Ce qui nous arrive en ce moment me rappelle nos vacances à Madagascar. Nous y étions allés en plein été, sûrs de ne pas avoir de pluie pendant trois semaines. Et patatrac. La pluie nous a suivie pendant tout notre séjour – trois semaines – y compris sur l’île Sainte-Marie, potentiellement paradisiaque. Nos amis nous appelaient les «Poissard».

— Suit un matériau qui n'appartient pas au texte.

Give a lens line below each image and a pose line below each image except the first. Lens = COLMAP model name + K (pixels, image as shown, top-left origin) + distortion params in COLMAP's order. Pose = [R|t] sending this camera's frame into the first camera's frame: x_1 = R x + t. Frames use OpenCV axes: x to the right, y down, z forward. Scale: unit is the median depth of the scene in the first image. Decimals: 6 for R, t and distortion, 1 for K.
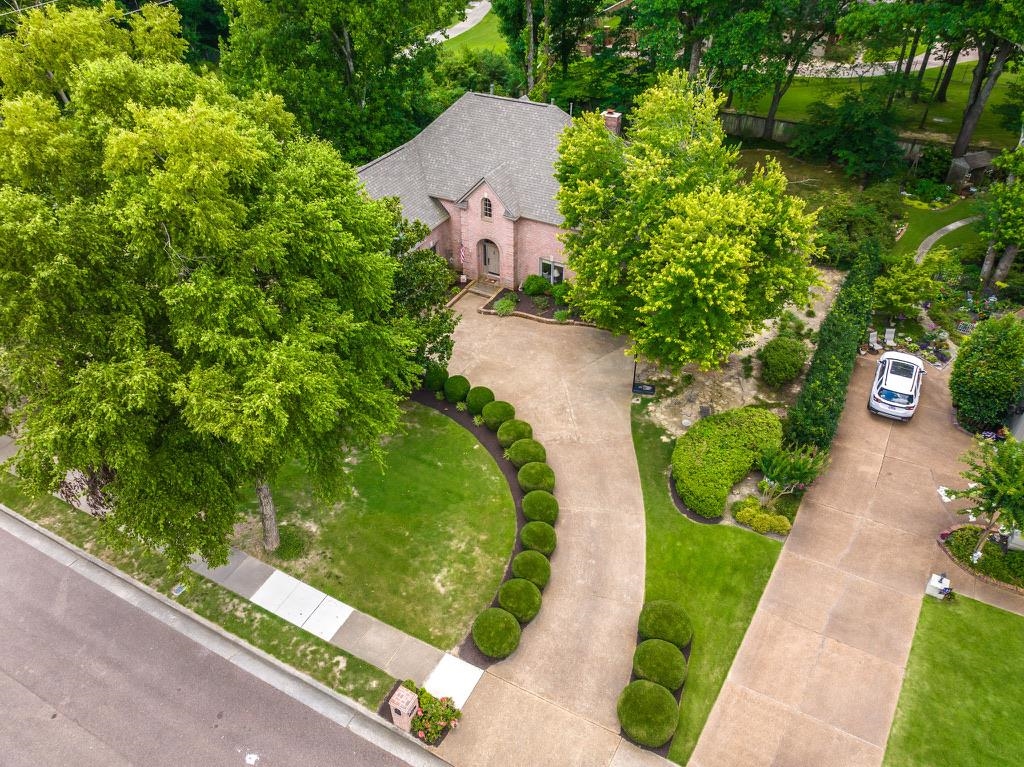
lens RADIAL K [[720.4, 0, 512.0], [0, 720.4, 383.5], [0, 0, 1]] dist [-0.004016, -0.000143]
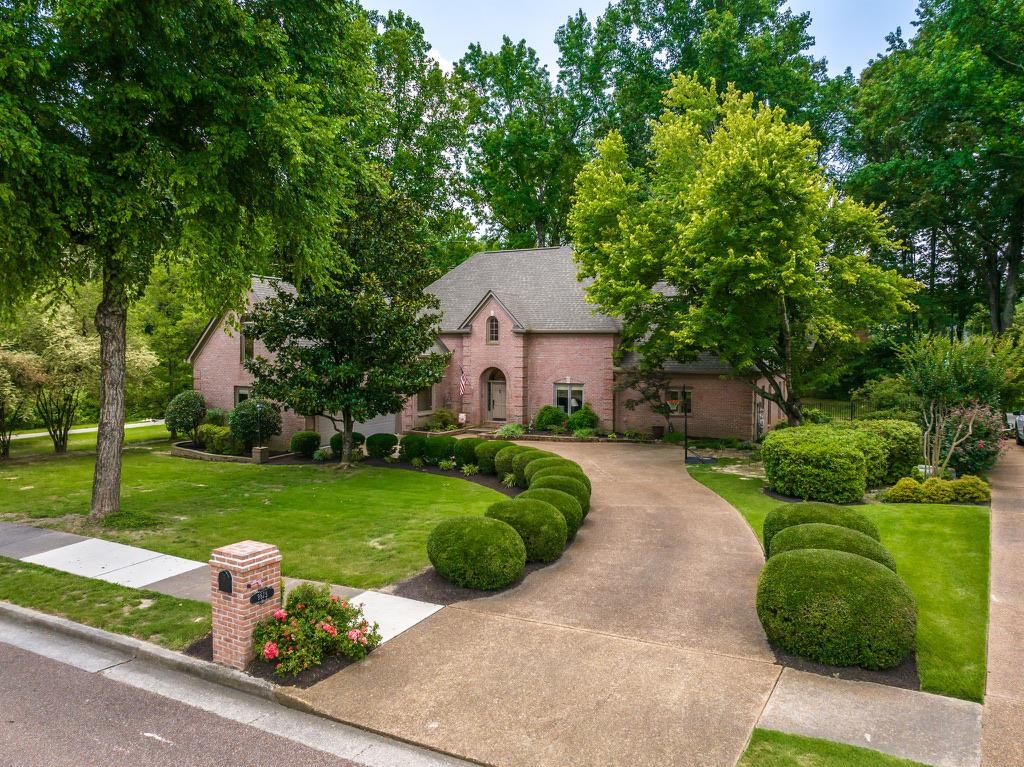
lens RADIAL K [[720.4, 0, 512.0], [0, 720.4, 383.5], [0, 0, 1]] dist [-0.004016, -0.000143]
pose [[0.999748, 0.008960, -0.020604, 0.011686], [-0.019255, 0.814251, -0.580194, 0.529929], [0.011579, 0.580444, 0.814218, 0.529266]]
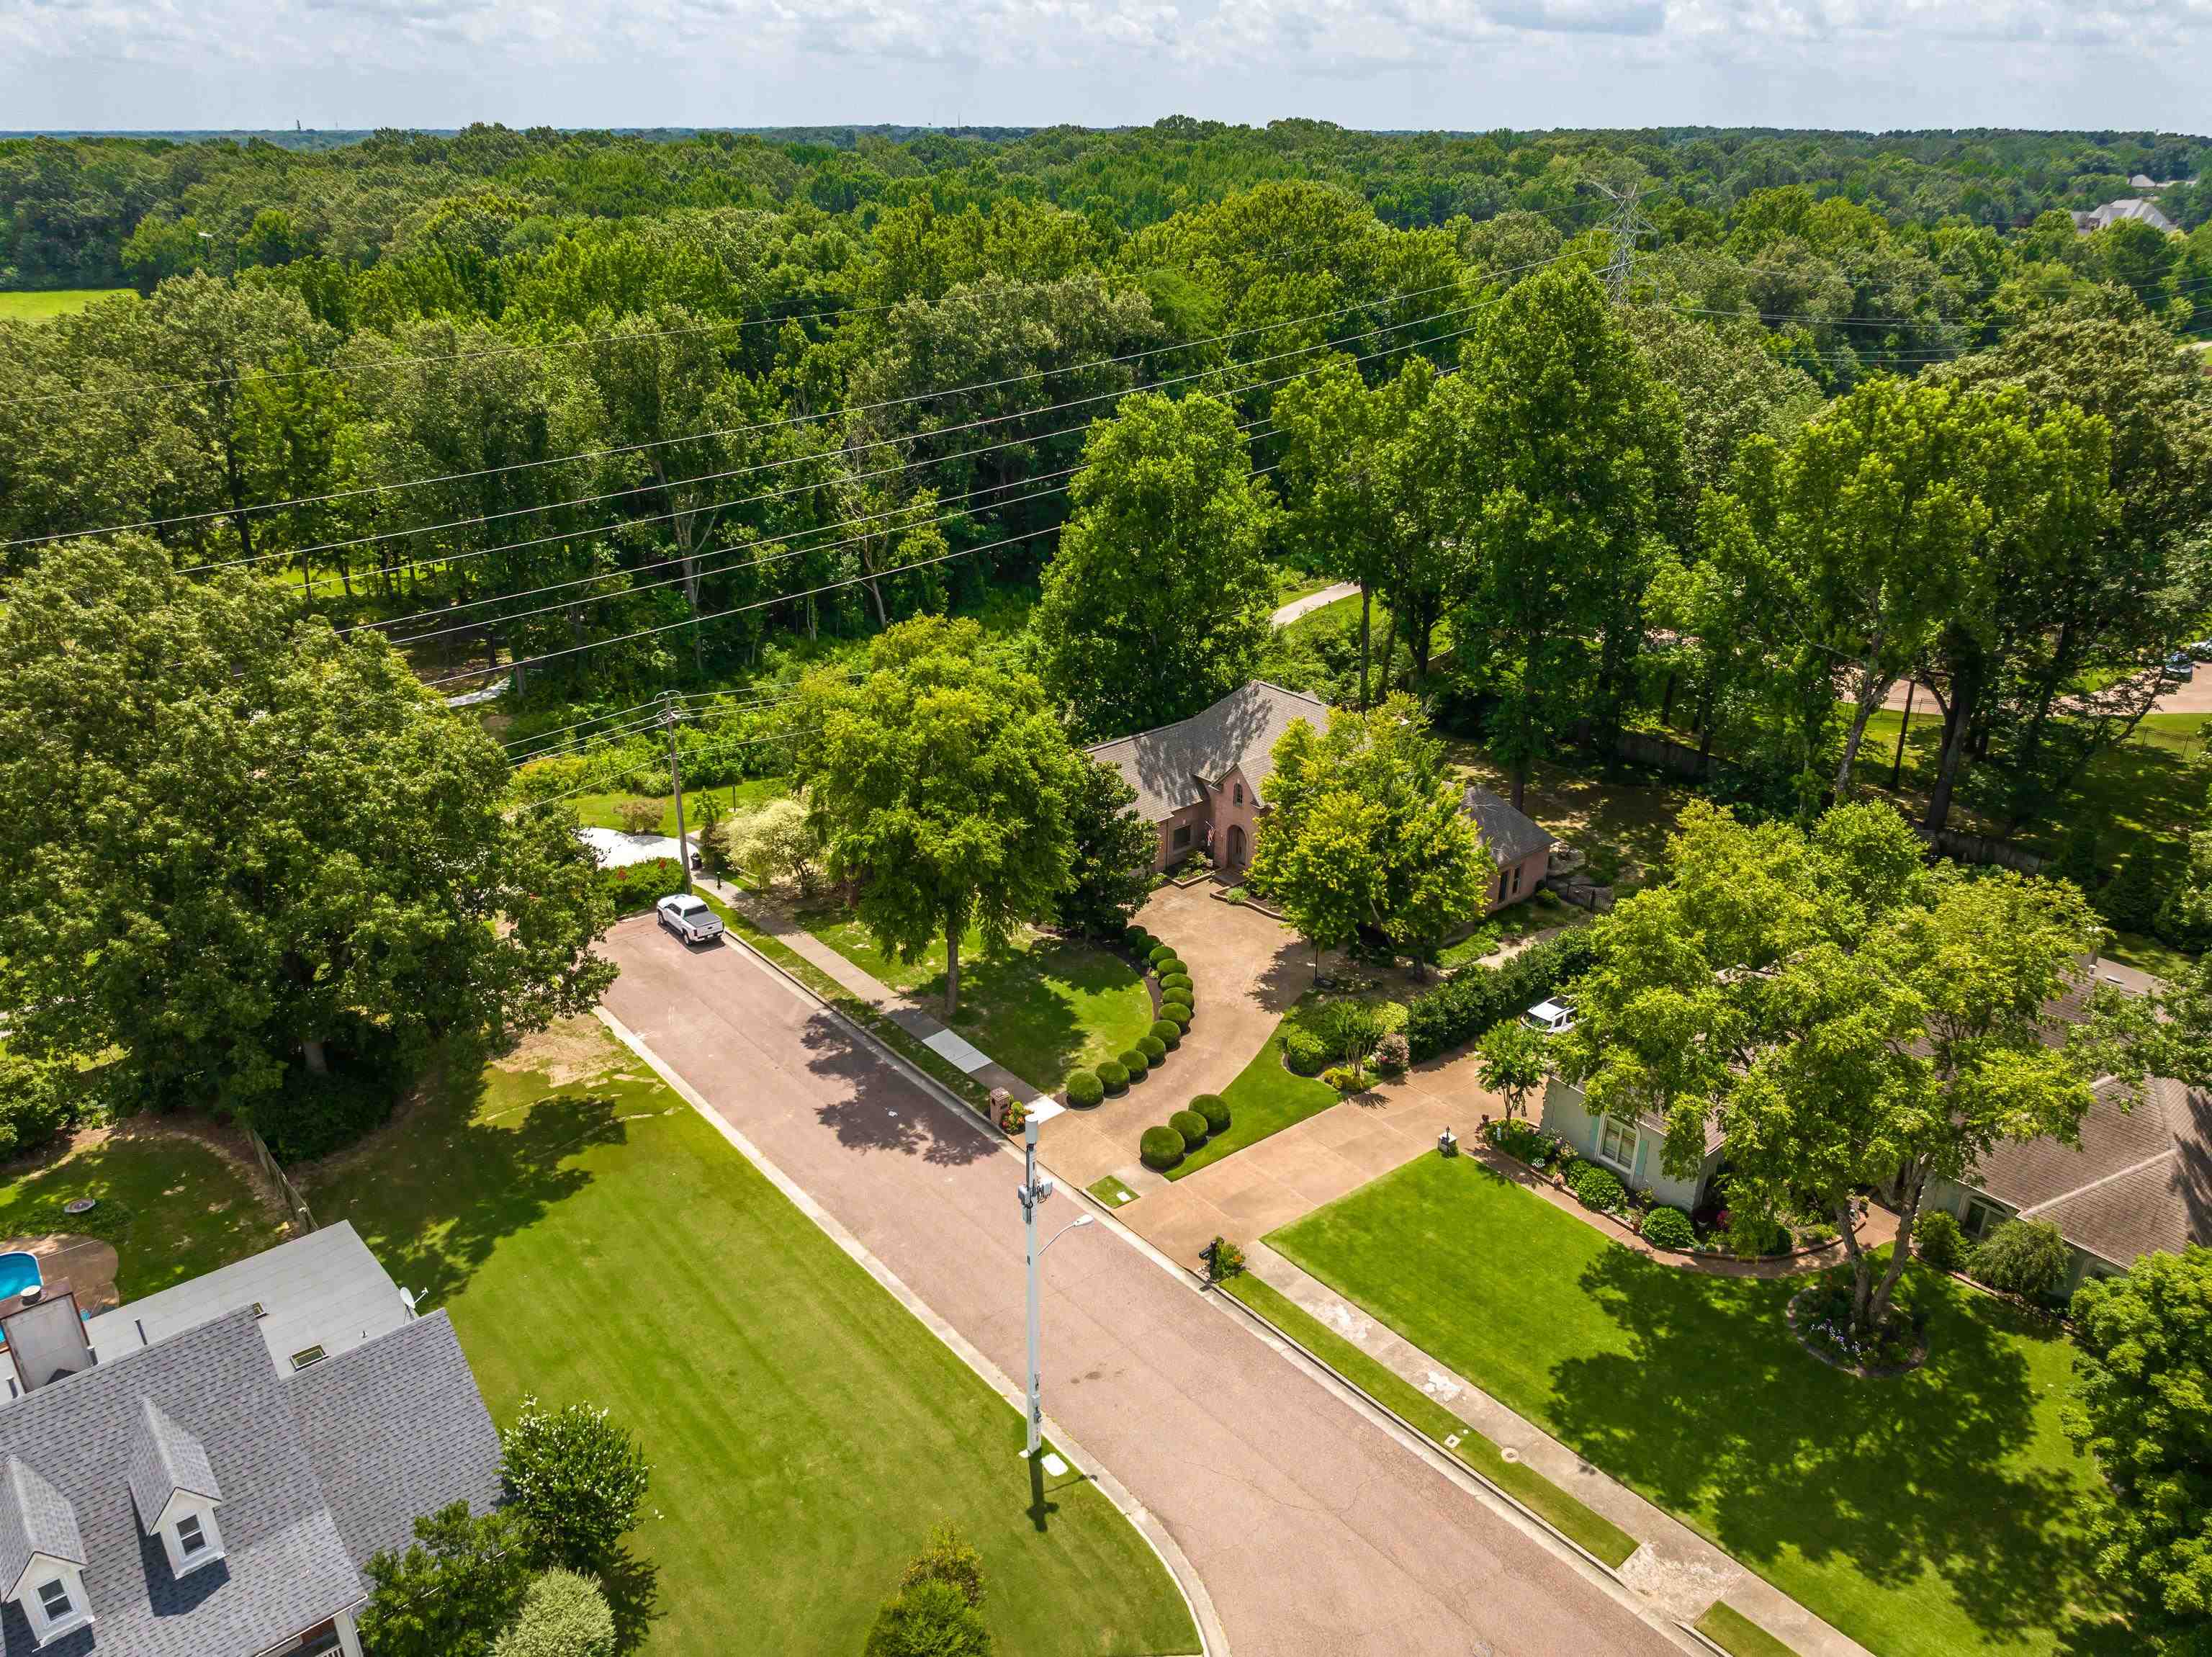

Sauf que là nous ne sommes pas en vacances sur une île paradisiaque à Madagascar, mais à Montréal dans notre routine quotidienne. Babychou avait une garderie. J’ai repris le boulot. Chéri doit partir au Sénégal «pour le travail». Ma mère doit venir s’occuper de Minus. Tout est OK.

Mais non en fait. Appelée en urgence par la nounou pour un «problème d’immigration», je me pointe chez elle et découvre six policiers en uniforme, prêts à embarquer la nounou qui n’est pas en règle.

Cinq jours plus tard, pas de nouvelles de la nounou. Nous n’en aurons probablement plus. Chéri doit toujours aller sauver le monde, je dois toujours aller travailler, et notre famille est toujours en France.

Babychou n’avait jamais été malade pendant les neuf premiers mois de sa vie. Mais il a choisi ce moment précis pour nous montrer comment prendre la température. Il nous a aussi permis de découvrir comment trouver un médecin la seconde quinzaine de juillet. Une quinzaine qui vaut la première quinzaine d’août en France.

Je vais continuer à travailler, Babychou va développer ses anticorps et ma mère débarque pour gérer tout ça. Je respire.